Probability - two unfair dice

1. Mar 8, 2013

Saitama

1. The problem statement, all variables and given/known data
(see attachment)

2. Relevant equations

3. The attempt at a solution
The sum of the probabilities of each number on the dice is 1, i.e
$$\frac{1}{6}+\frac{1}{6}+\frac{1}{9}+x+\frac{2}{9}+y=1$$
where x and y are the probabilities of number 4 and 6 respectively. Solving,
$$x+y=\frac{1}{3}$$

The probability that the two dice shows same number is
$$\left(\frac{1}{6} \right)^2+\left(\frac{1}{6} \right)^2+\left(\frac{1}{9} \right)^2+x^2+\left(\frac{2}{9} \right)^2+y^2=\left(\frac{2}{3} \right)^4$$
Solving, $$x^2+y^2=\frac{13}{18}$$
Rewriting $x^2+y^2$ as $(x+y)^2-2xy$ and substituting the value of $x+y$,
$$2xy=\frac{-11}{18}$$
For the sum of two resulting numbers to be 10, there are three possible cases. The first shows 4 and the second shows 6 or (4,6). The other cases are (5,5) and (6,4).
The probability that the sum of the two resulting numbers is 10 can be given by the expression:
$$2xy+\left(\frac{2}{9} \right)^2$$
Substituting the value of $2xy$, I get a negative answer.

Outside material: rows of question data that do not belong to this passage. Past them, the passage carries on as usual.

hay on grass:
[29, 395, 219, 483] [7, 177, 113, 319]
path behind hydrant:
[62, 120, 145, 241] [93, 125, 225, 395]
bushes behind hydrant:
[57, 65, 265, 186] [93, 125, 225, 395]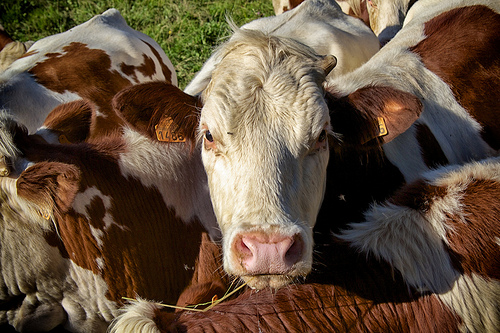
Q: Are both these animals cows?
A: Yes, all the animals are cows.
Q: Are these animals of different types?
A: No, all the animals are cows.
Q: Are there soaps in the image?
A: No, there are no soaps.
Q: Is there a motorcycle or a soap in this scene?
A: No, there are no soaps or motorcycles.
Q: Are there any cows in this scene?
A: Yes, there is a cow.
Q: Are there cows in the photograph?
A: Yes, there is a cow.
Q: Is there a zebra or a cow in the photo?
A: Yes, there is a cow.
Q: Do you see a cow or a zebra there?
A: Yes, there is a cow.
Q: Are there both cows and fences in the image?
A: No, there is a cow but no fences.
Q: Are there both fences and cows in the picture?
A: No, there is a cow but no fences.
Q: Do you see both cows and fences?
A: No, there is a cow but no fences.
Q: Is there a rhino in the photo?
A: No, there are no rhinos.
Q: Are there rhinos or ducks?
A: No, there are no rhinos or ducks.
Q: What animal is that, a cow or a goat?
A: That is a cow.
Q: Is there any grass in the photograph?
A: Yes, there is grass.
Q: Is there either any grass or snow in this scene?
A: Yes, there is grass.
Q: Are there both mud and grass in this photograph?
A: No, there is grass but no mud.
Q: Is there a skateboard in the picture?
A: No, there are no skateboards.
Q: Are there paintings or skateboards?
A: No, there are no skateboards or paintings.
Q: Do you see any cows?
A: Yes, there is a cow.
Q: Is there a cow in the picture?
A: Yes, there is a cow.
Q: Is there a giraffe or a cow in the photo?
A: Yes, there is a cow.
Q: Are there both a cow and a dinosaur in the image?
A: No, there is a cow but no dinosaurs.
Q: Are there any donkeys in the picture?
A: No, there are no donkeys.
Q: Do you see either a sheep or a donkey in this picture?
A: No, there are no donkeys or sheep.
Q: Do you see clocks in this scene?
A: No, there are no clocks.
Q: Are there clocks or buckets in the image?
A: No, there are no clocks or buckets.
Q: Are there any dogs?
A: No, there are no dogs.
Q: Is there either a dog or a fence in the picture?
A: No, there are no dogs or fences.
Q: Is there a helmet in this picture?
A: No, there are no helmets.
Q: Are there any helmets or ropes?
A: No, there are no helmets or ropes.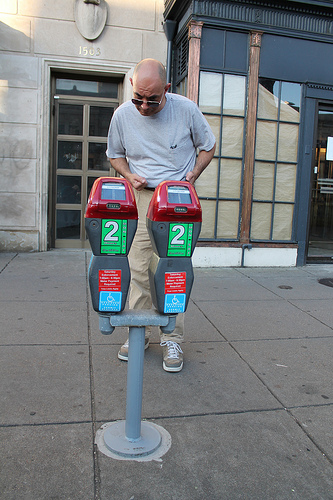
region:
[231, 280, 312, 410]
this is a pavement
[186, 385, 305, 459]
the pavement is big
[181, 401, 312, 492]
the pavement is made of stone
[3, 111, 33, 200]
this is the wall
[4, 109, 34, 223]
the wall is made of stone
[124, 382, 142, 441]
this is a pole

Any help is appreciated. Thanks!

Attached Files:

• probability.png
File size:
64.2 KB
Views:
81
Last edited: Mar 8, 2013
2. Mar 8, 2013

Dick

I think you are just messing up the arithmetic. I don't get x^2+y^2=13/18. Check it.

3. Mar 8, 2013

Saitama

Oh yes, I missed a factor of 9 in the denominator.

Thanks Dick!